Records for the task:

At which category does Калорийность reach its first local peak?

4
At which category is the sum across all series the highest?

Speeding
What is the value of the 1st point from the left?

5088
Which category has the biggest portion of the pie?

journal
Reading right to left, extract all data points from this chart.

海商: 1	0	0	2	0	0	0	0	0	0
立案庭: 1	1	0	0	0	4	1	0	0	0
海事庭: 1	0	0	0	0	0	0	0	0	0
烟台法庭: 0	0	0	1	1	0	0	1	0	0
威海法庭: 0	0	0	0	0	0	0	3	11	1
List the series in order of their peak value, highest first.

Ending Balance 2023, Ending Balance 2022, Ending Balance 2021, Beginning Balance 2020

==

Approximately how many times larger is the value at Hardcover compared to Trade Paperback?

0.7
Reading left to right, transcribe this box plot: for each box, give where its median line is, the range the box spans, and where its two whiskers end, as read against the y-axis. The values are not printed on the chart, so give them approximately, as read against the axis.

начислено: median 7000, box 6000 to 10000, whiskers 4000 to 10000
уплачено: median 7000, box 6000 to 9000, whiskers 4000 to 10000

Directions for this task: Retype the items between the line holding "Approximately how many" and the line holding "уплачено: median 7000, box", inclusive, with every line reproduced unchanged.

Output for this exercise:
Approximately how many times larger is the value at Hardcover compared to Trade Paperback?

0.7
Reading left to right, transcribe this box plot: for each box, give where its median line is, the range the box spans, and where its two whiskers end, as read against the y-axis. The values are not printed on the chart, so give them approximately, as read against the axis.

начислено: median 7000, box 6000 to 10000, whiskers 4000 to 10000
уплачено: median 7000, box 6000 to 9000, whiskers 4000 to 10000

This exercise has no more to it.